One other approach to passive cooling whose principle I wrote about in an earlier article (Solar Reflecting Paint, November 19, 2018) is to radiate heat to the cold of outer space through a narrow optical passband in Earth's atmosphere at mid-infrared wavelengths (8-13 μm). However, this approach has a low intrinsic thermodynamic cooling power limit of about 160 W/m2, and it can reduce the temperature of the area beneath the cooling material by a mere 10°C.[2]

The endothermic nature of ammonium nitrate mixing with water arises from the disassociation of ammonium nitrate into an ammonium cation and a nitrate anion.
NH4NO3 -> NH4+ + NO3-

Ammonium nitrate has a cooling power that's greater than four times that of ammonium chloride (NH4Cl), its closest competitor.[4] The exceptional cooling power of ammonium nitrate is a consequence of its high solubility in water, which is about 2 kilograms per kilogram of water.[4-5] Another advantage of ammonium nitrate is that it's inexpensive, and it's widely used as a fertilizer.[4-5]

Solar cooling process

The continuous cooling device was constructed as a a tall container made of a sunlight absorbing material wrapped with a water-wicking fabric that's floated on top of the salt solution.[5] The top portion is coated with polytetrafluoroethylene (a.k.a., Teflon®) to prevent the salt crystals from climbing too high on the container.[5] (Created using Inkscape.
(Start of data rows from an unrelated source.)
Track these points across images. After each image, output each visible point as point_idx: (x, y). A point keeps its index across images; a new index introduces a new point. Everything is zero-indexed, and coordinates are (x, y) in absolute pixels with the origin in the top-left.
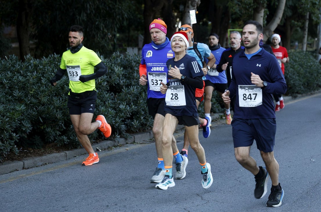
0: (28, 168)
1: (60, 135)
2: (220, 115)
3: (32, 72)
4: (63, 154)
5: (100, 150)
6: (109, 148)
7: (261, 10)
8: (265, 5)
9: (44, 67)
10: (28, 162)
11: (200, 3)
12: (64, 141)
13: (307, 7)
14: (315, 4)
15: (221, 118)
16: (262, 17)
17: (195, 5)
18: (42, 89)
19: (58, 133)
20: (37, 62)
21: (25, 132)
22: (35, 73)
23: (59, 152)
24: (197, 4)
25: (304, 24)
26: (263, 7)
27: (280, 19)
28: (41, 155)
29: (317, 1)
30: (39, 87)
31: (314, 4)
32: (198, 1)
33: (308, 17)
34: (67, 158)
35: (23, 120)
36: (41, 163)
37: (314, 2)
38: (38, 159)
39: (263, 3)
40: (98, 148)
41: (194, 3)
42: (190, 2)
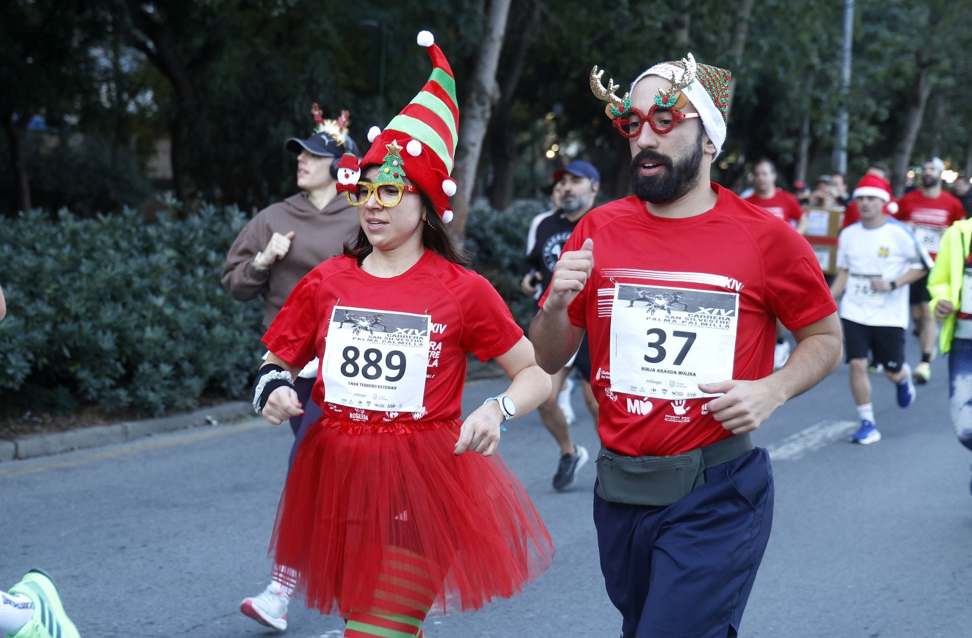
0: (28, 457)
1: (112, 388)
3: (60, 247)
4: (117, 428)
5: (215, 422)
6: (239, 418)
9: (93, 235)
10: (27, 444)
12: (119, 400)
13: (802, 108)
14: (820, 101)
17: (488, 101)
18: (78, 284)
19: (108, 382)
20: (79, 225)
21: (12, 378)
22: (67, 250)
23: (109, 424)
24: (492, 100)
25: (797, 145)
28: (63, 429)
30: (73, 280)
31: (816, 103)
32: (493, 94)
33: (806, 129)
34: (127, 437)
35: (12, 351)
36: (61, 448)
38: (53, 439)
40: (210, 418)
41: (484, 97)
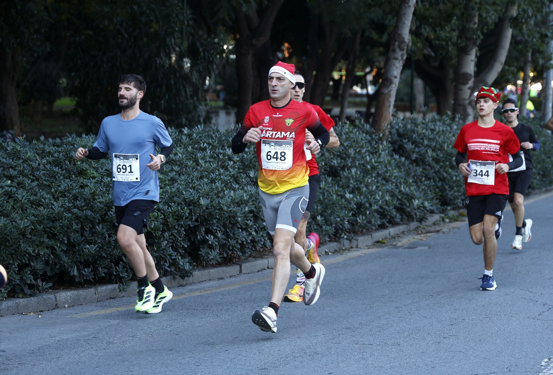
2: (440, 217)
5: (330, 254)
7: (472, 49)
8: (479, 42)
11: (410, 44)
13: (532, 41)
14: (546, 36)
15: (443, 220)
16: (472, 61)
17: (405, 48)
24: (407, 46)
26: (475, 44)
27: (502, 64)
29: (549, 32)
32: (409, 42)
33: (530, 57)
37: (544, 33)
39: (476, 39)
40: (327, 250)
41: (403, 45)
42: (397, 44)
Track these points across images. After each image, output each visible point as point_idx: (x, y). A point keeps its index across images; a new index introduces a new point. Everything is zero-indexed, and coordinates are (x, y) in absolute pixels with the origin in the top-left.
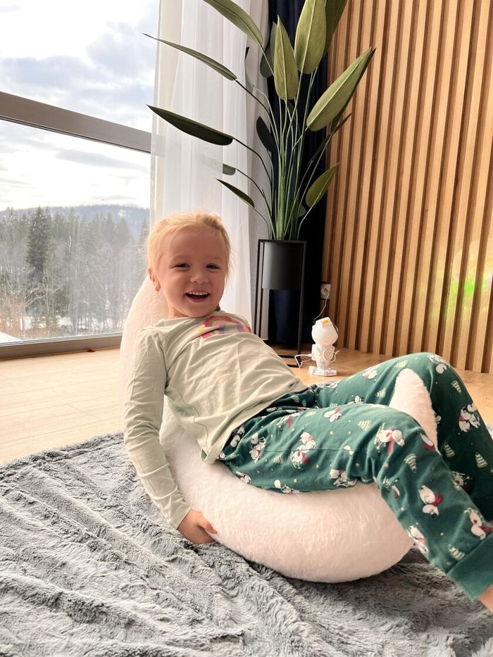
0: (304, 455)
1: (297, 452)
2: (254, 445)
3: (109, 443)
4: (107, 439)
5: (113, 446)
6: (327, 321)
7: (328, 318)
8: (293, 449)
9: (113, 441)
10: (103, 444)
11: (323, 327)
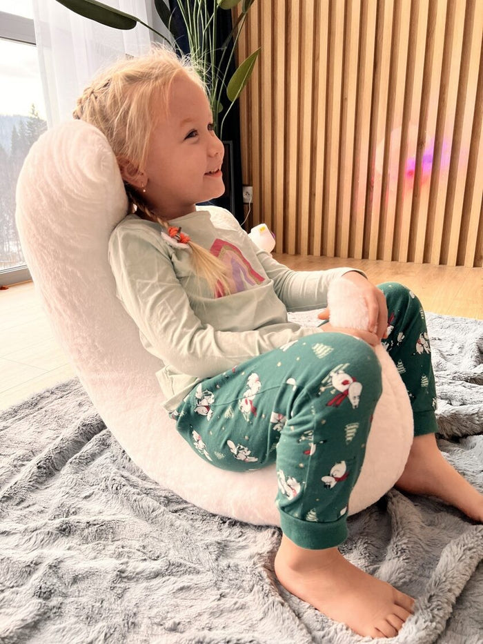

Click for larger image.)


The continuous cooling device was constructed as a a tall container made of a sunlight absorbing material wrapped with a water-wicking fabric that's floated on top of the salt solution.[5] The salt solution wicks up the fabric, is warmed, and the water evaporates.[5] This produces ammonium nitrate salt crystals that grow on the container's outer wall.[5] It's then possible to automatically collect the crystallized salt using gravity.[4] The system's cooling power could reach up to 191 W/m2 under normal solar conditions.[2]

It was found that The temperature of the cooling solution can reach about 2.4 °C in just 20 minutes.[2] This cooling system can also serve in food storage applications. When the ammonium nitrate was gradually dissolved in water in a metal cup placed inside a polystyrene foam box, the temperature of the cup dropped to around 3.6°C, and it remained below 10°C for 8 hours, and below 15°C for more than 15 hours.[4-5]

References:

  1. Bond Energies, Chemistry Library of the LibreTexts project.
  2. Wenbin Wang, Yusuf Shi, Chenlin Zhang, Renyuan Li, Mengchun Wu, Sifei Zhuo, Sara Aleida and Peng Wang, "Conversion and storage of solar energy for cooling," Energy and Environmental Science, (Advanced Online Publication, September 1, 2021. https://doi.org/10.1039/D1EE01688A. This is an open access publication with a PDF file here.
  3. Supplementary information for ref. 2 (PDF file).
  4. Strong sunlight powers passive cooling device, KAUST Press Release, September 19, 2021.
  5. Prachi Patel, "Salt + sunlight powers an innovative electricity-free cooling system," Anthropocene Magazine, September 23, 2021.